• _LESETEXT_:

--- --- ---

Schwimmer ausbrennen 3-2-1 ... BUMM ...
3-2-1 … BUMM …

Kaum hatte ich das Werkzeug vor dem Moped ausgebreitet, standen auch schon die ersten „Spezialisten“ auf der Bildfläche. Und umso älter sie waren, umso besser ihre Tipps. Einer der älteren Spezialisten schritt dann, nachdem ich den Schwimmer ausgebaut hatte, sofort zur Tat. Er meinte „Mann“ muss den Schwimmer mit einem Feuerzeug so lange erhitzen bis der Sprit durch Ausdehnung aus dem Eintrittsloch wieder austritt. 

Ich als Knalltrauma-Geschädigter traute mir das nicht zu. Somit übernahm der gute Mann die Initiative und erhitzte den Schwimmer unter laufenden sachkundigen Anweisungen eines anderen Spezialisten. 

Es funktionierte tatsächlich! Der Sprit strömte aus dem kleinen unsichtbaren Loch und wurde dabei auch gleich abgefackelt. Ein dritter Spezialist, der aus Sicherheitsgründen auch etwas weiter weg stand, mahnte: „Mann“ solle es nicht so heiß werden lassen, da sonst das Lötzinn schmilzt.

--- --- ---

• _ÜBUNGSDATEN_:

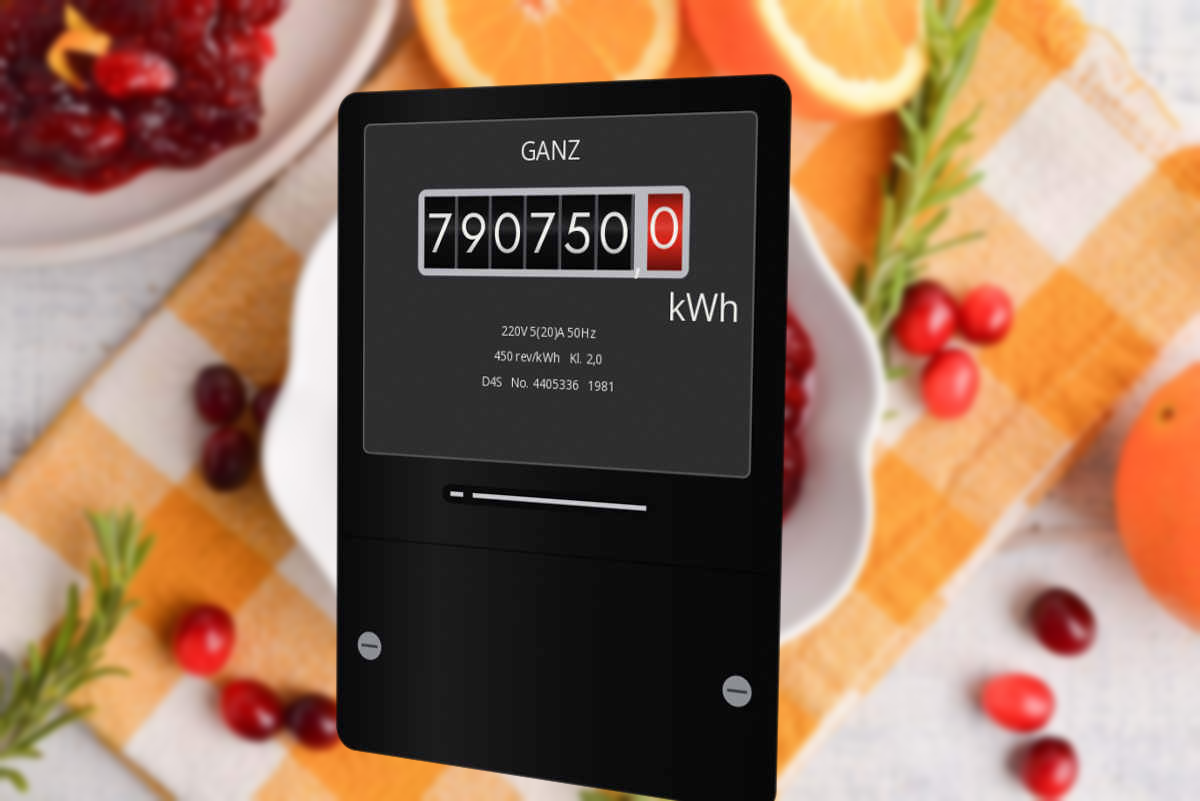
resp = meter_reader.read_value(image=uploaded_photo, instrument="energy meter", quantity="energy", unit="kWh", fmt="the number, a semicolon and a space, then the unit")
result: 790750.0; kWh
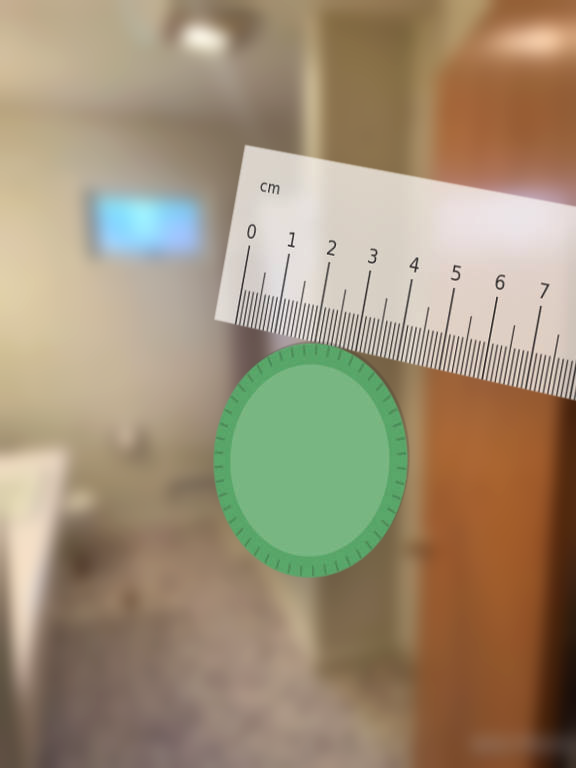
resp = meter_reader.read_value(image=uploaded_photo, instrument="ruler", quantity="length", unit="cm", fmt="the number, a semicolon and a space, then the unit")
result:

--- --- ---

• _WAS ZU TUN IST_:
(A) Schreib aus dem Lesetext über das Ausbrennen des Schwimmers die Stelle ab, die bei den Worten „Schwimmer ausbrennen 3-2-1“ anfängt und nach „Eintrittsloch wieder austritt.“ endet.
(B) Fass den Lesetext über das Ausbrennen des Schwimmers in zwei Sätzen zusammen.
(C) Setz den Lesetext über das Ausbrennen des Schwimmers nach seinem letzten Satz fort.
Die Zeilen brauchst du hier nicht.

• _LÖSUNGEN_:
(A)
Schwimmer ausbrennen 3-2-1 ... BUMM ...
3-2-1 … BUMM …

Kaum hatte ich das Werkzeug vor dem Moped ausgebreitet, standen auch schon die ersten „Spezialisten“ auf der Bildfläche. Und umso älter sie waren, umso besser ihre Tipps. Einer der älteren Spezialisten schritt dann, nachdem ich den Schwimmer ausgebaut hatte, sofort zur Tat. Er meinte „Mann“ muss den Schwimmer mit einem Feuerzeug so lange erhitzen bis der Sprit durch Ausdehnung aus dem Eintrittsloch wieder austritt.

(B) Beim Ausbau des Schwimmers an einem Moped tauchen sofort mehrere „Spezialisten“ auf, und ein älterer von ihnen erhitzt den Schwimmer mit einem Feuerzeug, bis der Sprit durch Ausdehnung aus dem Loch austritt. Das klappt tatsächlich, der Sprit wird dabei gleich abgefackelt, und ein dritter Spezialist warnt, es dürfe nicht zu heiß werden, weil sonst das Lötzinn schmilzt.

(C)
Kaum ausgesprochen, gab es einen heftigen Knall und der Schwimmer entschied sich für eine Schnell­entladung durch Explosion. Mit einer spektakulären Stichflamme und einem völlig deformierten Messingteil endete die Show. Die erste und einzige Reaktion des sachkundigen Spezialisten lautete. „Hommer nu Hoor?“.  Aber außer ein paar versengten Härchen an den Armen des todesmutigen Spezialisten ist Gott sei Dank nichts Weiteres passiert. 

Jetzt blieb nur noch die Wahl zwischen „wieder mal Anhänger holen“ oder zu versuchen, einen 7 g Schwimmer zu organisieren. 

Den Schwimmer hat es zerrissen
Den Schwimmer hat es zerrissen

Ich versuchte in meiner Verzweiflung das Unmögliche und fragte mich auf der Veranstaltung nach einem solchen speziellen Schwimmer durch. Bald traf ich auf den ehemaligen Vorsitzenden der Mopa-Freunde und fragte auch ihn nach einem solchen Exem­plar. Das Erste, was er fragte: „Wart ihr wohl das, mit dem lauten Knall?“

Auch er war scheinbar Spezialist genug, um zu wissen, was wir getrieben hatten. Und tatsächlich zauberte er dann einen passenden Schwimmer aus dem Hut bzw. aus der Werkzeugkiste seiner alten Triumph. 

Nach erfolgreichem Einbau konnten wir nach einem wunderschönen und erlebnisreichen Tag in Puschendorf ohne weitere Zwischenfälle die Heimfahrt antreten. 

Ein großer Dank an dieser Stelle nochmal an die mir unbekannten „knallharten“ Spezialisten und an die Mopa-Freunde Puschendorf für eine tolle Veranstaltung.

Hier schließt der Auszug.